Prerequisites
- 64-bit desktops or laptops
- Ubuntu 16.04
- Tensorflow official, Keras official
See here about the requirements.
Python3.5 or 3.6
We will use Python3.5. Why? Because it is the easiest. Python3.5 is pre-installed by default. Check what version of python is in your ubuntu:
$ python3.5 --version
Python 3.5.2
Also check pip too:
$ sudo python3.5 -m pip install --upgrade pip
$ sudo python3.5 -m pip --version
pip 10.0.1 from /usr/local/lib/python3.5/dist-packages/pip (python 3.5)
Maybe python3.6 is pre-installed in Ubuntu18. Python3.6 is also ok.
Install Tensorflow and Keras
You DO have Nvidia GPU?
If you have Nvidia GPU, you can use tensorflow GPU version. GPU version is much faster than the CPU version. If you don't have Nvidia GPU, install the CPU version (which is described below.) Cuda and cuDNN are not necessary for CPU version.
Although there are some bugs related to Nvidia GPU driver in Ubuntu...(like nomodeset things) You can google with "Ubuntu nomodeset nvidia" to see what the bug is. To install Nvidia driver in Ubuntu, you need to add nomodeset option in the boot option (otherwise ubuntu is not booting with Nvidia card), and after that, install a proper driver, then re-boot ubuntu.
Maybe you can see here for how to install Ubuntu along with Nvidia GPU driver.
Cuda9.0
To use Nvidia GPU for tensorflow, you need Cuda9.0. Other versions of Cuda can not be used.So we will download & install Cuda9.0 from the official website. Don't install Cuda9.1 because it can not be used for Tensorflow. Always check the requirement on the website of Tensorflow.
Follow their guidance to install it.
If you use deb file, maybe you need to install it like this:
$ sudo apt-get install cuda-9.0
cuDNNv7.0
Also you need cuDNN v7.0. Other versions can not be used, so don't download v7.1. Download it from here: https://developer.nvidia.com/rdp/cudnn-archive
Tensorflow-gpu
Install as follows:
$ sudo python3.5 -m pip install tensorflow-gpu
And install Keras also:
$ sudo python3.5 -m pip install keras
You DON'T have GPU?
If you don't have Nvidia GPU, we need to use CPU version of Tensorflow.

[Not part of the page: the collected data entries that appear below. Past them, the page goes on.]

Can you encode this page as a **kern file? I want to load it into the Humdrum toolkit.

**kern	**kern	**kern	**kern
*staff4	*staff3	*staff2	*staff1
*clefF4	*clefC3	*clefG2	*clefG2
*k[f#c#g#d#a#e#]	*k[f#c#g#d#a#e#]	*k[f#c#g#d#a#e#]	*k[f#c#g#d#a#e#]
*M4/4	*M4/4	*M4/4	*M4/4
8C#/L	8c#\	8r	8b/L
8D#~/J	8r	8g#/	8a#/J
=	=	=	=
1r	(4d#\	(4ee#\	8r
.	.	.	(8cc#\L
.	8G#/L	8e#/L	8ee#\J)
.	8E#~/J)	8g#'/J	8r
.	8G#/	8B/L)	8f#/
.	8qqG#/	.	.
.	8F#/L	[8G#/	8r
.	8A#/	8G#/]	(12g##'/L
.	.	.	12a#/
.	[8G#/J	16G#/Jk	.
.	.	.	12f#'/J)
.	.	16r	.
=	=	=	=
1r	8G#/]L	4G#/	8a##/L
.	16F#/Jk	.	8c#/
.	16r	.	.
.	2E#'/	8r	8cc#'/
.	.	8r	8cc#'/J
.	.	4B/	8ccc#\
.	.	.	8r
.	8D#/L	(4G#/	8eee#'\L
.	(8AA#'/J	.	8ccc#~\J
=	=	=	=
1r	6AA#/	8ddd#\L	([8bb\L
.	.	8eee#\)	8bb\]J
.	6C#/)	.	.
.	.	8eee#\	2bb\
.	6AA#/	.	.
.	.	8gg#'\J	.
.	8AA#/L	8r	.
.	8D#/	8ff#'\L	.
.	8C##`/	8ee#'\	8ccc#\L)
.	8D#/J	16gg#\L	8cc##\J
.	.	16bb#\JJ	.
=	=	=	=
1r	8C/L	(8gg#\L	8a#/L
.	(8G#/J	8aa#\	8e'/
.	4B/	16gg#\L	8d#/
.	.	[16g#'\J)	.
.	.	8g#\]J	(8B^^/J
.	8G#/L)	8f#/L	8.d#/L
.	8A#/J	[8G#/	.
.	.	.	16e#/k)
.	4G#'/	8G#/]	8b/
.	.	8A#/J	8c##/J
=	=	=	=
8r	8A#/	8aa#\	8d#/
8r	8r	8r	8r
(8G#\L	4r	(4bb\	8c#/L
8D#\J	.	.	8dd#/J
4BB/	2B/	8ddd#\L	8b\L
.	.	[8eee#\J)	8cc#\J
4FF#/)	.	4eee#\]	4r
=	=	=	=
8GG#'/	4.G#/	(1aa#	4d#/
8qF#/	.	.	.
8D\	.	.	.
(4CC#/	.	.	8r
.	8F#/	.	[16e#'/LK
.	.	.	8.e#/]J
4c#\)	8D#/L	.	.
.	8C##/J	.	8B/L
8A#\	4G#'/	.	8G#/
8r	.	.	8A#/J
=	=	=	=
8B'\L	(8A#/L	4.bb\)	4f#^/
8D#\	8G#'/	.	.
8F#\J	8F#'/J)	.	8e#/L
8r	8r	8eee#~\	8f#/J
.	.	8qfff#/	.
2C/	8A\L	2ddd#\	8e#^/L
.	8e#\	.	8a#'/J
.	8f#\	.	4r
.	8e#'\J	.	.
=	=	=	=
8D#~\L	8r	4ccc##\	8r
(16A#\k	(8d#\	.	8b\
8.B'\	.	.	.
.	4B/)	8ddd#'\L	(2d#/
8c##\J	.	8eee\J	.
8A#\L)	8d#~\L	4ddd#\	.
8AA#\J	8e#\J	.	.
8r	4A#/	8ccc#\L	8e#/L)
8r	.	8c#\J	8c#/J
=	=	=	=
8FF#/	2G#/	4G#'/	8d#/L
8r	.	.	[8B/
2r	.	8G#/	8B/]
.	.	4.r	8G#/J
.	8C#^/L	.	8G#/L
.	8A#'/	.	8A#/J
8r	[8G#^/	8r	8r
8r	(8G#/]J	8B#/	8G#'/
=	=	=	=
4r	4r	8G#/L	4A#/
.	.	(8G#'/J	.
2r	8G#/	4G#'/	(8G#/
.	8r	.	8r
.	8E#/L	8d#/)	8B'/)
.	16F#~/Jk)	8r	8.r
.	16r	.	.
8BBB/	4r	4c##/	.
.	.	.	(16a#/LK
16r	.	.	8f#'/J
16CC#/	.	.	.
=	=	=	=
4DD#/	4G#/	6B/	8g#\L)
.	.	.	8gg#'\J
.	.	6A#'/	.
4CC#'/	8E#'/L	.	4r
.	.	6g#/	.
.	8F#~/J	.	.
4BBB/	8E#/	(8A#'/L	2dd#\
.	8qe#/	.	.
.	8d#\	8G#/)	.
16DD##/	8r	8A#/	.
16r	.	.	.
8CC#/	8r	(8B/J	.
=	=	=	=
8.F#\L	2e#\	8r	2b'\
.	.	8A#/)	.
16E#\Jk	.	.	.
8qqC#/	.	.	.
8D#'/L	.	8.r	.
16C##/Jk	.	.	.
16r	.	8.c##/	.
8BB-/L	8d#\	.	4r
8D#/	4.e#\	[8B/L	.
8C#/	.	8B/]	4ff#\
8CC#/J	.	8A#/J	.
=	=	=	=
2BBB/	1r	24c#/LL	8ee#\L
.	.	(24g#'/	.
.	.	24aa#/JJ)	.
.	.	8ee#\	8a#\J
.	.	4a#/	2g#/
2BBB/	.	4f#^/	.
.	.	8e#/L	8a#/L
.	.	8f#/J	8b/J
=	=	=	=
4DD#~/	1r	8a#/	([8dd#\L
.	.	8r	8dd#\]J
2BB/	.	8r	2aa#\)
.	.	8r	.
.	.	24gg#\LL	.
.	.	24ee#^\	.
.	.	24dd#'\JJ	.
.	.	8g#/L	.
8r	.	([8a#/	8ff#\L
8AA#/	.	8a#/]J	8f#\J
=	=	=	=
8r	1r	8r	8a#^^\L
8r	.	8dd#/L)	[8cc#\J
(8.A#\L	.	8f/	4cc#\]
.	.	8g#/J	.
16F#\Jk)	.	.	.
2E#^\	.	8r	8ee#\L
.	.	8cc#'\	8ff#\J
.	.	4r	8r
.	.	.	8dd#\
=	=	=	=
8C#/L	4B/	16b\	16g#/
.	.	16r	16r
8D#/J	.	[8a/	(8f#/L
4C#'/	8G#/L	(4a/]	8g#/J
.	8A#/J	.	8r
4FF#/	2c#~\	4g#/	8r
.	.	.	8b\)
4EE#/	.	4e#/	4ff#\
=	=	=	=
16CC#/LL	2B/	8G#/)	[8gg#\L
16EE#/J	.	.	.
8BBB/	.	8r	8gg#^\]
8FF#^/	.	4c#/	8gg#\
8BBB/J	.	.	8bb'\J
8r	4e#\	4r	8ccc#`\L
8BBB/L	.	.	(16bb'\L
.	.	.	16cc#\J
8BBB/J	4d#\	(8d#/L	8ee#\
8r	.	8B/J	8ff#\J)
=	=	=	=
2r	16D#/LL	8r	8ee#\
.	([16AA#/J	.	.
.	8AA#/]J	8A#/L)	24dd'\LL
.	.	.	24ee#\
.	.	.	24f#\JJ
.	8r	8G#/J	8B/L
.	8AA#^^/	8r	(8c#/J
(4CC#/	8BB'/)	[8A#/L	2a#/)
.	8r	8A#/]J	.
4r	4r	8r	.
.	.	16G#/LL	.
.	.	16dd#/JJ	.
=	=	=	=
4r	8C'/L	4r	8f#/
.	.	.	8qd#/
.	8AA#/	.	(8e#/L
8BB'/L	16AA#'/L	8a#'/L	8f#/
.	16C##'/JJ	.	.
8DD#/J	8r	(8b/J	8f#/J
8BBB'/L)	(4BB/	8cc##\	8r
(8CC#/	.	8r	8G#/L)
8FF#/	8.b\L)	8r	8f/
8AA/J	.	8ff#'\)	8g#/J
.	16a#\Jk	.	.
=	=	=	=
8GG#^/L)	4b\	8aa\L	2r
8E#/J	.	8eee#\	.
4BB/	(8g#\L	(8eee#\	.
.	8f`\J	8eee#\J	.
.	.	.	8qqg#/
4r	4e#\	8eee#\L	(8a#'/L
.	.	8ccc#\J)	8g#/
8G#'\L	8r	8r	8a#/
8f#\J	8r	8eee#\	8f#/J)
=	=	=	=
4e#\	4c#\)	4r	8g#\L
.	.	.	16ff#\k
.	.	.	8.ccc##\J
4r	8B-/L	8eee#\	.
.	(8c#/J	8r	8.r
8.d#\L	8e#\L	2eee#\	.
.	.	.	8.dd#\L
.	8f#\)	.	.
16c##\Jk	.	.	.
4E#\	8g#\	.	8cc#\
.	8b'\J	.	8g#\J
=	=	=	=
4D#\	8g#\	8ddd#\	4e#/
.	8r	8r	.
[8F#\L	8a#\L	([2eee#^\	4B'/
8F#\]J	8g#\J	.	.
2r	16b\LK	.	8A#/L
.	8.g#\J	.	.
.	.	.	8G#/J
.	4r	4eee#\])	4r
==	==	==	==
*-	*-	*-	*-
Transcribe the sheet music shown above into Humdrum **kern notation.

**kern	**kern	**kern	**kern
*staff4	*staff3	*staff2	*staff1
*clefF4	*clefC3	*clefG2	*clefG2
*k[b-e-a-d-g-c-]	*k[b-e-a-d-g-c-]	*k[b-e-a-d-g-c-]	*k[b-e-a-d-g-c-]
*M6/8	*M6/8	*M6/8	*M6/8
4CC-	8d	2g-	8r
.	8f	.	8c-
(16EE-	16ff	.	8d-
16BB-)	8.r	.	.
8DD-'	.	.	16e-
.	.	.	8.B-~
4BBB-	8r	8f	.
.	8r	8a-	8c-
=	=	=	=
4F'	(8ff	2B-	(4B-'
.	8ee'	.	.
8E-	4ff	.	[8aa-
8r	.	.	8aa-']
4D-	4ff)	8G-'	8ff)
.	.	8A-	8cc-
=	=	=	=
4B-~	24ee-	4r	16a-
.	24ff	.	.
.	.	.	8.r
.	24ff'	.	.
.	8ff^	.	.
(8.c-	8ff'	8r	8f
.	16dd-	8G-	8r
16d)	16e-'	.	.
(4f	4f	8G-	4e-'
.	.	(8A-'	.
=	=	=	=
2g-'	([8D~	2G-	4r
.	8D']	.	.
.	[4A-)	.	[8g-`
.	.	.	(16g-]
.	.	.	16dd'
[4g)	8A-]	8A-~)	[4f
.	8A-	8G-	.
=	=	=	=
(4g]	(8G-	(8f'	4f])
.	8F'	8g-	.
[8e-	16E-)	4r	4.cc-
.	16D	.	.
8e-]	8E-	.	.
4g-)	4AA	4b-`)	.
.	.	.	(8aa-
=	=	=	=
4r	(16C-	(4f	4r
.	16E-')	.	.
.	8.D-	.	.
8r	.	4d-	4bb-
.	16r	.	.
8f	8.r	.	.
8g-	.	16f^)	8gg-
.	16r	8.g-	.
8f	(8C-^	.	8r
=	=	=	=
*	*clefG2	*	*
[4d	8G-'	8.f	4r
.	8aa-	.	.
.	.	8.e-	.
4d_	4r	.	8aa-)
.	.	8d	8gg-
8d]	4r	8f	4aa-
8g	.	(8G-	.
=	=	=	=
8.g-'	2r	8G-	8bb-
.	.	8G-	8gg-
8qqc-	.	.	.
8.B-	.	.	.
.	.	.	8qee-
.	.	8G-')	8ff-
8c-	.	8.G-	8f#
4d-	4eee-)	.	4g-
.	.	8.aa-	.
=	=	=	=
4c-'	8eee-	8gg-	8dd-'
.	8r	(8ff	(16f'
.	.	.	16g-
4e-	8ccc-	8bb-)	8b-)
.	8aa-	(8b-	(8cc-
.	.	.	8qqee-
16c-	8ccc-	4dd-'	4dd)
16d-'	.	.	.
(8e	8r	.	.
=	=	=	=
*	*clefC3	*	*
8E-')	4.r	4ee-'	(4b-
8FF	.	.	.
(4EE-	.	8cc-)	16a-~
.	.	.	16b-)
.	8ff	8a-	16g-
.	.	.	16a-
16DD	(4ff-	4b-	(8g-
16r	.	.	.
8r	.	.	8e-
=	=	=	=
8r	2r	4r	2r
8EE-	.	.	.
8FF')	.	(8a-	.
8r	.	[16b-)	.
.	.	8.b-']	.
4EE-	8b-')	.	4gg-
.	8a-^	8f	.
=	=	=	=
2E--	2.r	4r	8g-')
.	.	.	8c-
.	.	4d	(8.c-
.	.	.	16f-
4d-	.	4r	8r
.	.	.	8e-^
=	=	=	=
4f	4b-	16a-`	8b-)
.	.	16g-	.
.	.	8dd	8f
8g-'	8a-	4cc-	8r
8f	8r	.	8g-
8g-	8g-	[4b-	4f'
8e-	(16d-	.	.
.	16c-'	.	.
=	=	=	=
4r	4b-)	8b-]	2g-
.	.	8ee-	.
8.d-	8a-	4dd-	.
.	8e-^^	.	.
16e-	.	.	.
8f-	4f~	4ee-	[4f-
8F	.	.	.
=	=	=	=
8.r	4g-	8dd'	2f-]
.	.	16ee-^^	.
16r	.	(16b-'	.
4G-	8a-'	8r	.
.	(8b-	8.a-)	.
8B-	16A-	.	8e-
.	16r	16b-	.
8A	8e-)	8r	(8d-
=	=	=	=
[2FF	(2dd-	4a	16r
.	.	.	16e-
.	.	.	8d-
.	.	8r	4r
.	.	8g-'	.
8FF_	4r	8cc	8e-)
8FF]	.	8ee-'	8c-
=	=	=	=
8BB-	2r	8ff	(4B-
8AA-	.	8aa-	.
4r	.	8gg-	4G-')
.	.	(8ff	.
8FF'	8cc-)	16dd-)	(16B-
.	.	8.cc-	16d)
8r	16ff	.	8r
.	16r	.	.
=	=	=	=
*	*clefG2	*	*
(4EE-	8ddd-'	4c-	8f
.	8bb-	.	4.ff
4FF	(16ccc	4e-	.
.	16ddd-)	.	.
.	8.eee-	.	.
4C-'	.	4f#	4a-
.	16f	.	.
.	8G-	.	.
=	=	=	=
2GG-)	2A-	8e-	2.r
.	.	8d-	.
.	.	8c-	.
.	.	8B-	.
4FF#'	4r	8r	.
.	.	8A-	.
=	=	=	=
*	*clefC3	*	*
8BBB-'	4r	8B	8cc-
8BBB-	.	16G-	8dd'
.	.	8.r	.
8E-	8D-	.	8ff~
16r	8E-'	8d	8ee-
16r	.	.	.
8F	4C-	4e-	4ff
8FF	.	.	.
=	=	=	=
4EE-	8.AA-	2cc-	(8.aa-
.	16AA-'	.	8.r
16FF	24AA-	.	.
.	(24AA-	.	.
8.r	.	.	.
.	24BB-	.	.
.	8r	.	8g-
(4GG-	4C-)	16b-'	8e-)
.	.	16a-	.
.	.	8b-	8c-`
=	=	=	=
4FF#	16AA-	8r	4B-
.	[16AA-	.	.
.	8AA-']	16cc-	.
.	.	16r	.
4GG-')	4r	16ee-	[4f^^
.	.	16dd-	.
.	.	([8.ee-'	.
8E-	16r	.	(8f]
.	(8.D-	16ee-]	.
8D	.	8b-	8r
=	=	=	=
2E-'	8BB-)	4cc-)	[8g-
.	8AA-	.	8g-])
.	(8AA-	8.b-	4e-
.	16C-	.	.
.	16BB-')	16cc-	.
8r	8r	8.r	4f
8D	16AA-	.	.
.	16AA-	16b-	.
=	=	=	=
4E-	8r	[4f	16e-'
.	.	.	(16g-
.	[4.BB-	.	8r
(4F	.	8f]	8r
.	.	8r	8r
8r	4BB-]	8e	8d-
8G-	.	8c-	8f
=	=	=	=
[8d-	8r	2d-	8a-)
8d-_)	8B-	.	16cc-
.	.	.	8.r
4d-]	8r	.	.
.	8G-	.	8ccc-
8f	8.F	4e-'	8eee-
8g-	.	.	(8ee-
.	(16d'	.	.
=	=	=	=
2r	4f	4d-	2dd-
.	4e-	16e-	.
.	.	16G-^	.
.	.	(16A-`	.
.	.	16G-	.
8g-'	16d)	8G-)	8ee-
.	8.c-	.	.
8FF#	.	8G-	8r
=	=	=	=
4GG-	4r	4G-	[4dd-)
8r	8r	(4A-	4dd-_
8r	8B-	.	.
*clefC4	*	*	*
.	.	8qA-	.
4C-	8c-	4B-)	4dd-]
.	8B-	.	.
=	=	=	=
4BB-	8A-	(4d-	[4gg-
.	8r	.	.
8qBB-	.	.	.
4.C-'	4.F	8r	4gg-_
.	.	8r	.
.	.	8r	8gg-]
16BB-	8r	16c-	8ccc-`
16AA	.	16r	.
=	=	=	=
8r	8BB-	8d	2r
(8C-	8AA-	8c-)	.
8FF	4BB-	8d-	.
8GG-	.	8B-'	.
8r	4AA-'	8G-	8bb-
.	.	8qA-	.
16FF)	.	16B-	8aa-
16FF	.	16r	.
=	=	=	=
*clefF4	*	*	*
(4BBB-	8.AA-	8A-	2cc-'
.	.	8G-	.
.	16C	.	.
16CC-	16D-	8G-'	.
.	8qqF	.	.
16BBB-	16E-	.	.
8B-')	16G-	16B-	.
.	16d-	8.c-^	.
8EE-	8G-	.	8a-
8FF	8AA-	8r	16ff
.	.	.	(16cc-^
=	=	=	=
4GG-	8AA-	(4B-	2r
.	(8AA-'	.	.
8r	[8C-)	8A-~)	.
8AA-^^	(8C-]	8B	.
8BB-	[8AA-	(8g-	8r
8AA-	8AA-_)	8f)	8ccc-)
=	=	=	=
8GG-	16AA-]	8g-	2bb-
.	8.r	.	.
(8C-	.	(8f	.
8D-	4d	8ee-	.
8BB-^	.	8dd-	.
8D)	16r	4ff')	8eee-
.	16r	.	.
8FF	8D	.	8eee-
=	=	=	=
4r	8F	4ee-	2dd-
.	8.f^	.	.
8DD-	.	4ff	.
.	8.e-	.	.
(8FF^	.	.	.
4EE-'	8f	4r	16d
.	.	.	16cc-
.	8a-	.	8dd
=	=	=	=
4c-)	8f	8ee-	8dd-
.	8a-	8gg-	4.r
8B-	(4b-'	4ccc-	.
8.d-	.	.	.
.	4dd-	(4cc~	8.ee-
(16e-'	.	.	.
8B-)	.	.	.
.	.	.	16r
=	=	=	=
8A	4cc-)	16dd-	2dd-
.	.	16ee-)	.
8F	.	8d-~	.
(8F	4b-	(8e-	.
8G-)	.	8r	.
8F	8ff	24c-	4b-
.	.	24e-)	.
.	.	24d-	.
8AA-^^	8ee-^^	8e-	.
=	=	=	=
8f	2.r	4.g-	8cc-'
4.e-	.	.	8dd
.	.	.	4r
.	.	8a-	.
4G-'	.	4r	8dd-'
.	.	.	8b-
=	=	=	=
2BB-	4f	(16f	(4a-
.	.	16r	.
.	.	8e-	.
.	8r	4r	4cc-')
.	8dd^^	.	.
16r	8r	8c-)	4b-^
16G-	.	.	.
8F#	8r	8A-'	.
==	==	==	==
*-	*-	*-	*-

We will install Tensorflow CPU version and Keras with pip. Please make sure you are using Python3's pip. You can check which pip is being used by "pip --version". Run the following command to install Tensorflow on command prompt or powershell:
$ sudo python3.5 -m pip install tensorflow
And install Keras also:
$ sudo python3.5 -m pip install keras
Other modules
Install other necessary modules with pip:
$ sudo python3.5 -m pip install matplotlib
$ sudo python3.5 -m pip install h5py
$ sudo python3.5 -m pip install numpy
Try first machine learning
Now we will run machine learning scripts. Save the following as "test.py":
#!/usr/bin/env python
# -*- coding: UTF-8 -*-
from keras.datasets import mnist
from keras.models import Sequential
from keras.layers.core import Dense, Activation
from keras.utils import np_utils
# Get the default MNIST data
(X_train, y_train), (X_test, y_test) = mnist.load_data()
X_train = X_train.reshape(60000, 784) / 255
X_test = X_test.reshape(10000, 784) / 255
y_train = np_utils.to_categorical(y_train)
y_test = np_utils.to_categorical(y_test)
# Network
model = Sequential([
Dense(512, input_shape=(784,)),
Activation('sigmoid'),
Dense(10),
Activation('softmax')
])
# Compile
model.compile(loss='categorical_crossentropy', optimizer='sgd', metrics=['accuracy'])
# Learning
model.fit(X_train, y_train, batch_size=200, verbose=1, epochs=20, validation_split=0.1)
# Forecast
score = model.evaluate(X_test, y_test, verbose=1)
print('test accuracy : ', score[1])
On the command prompt or powershell, move to the directory and run the script:
$ python3.5 test.py
Then the machine learning (deep learning) will be started:
It is classifying handwritten digit images. The accuracy is 88.85%. Great!
Other scripts of machine learning?
You can find more examples on the github page of keras-team.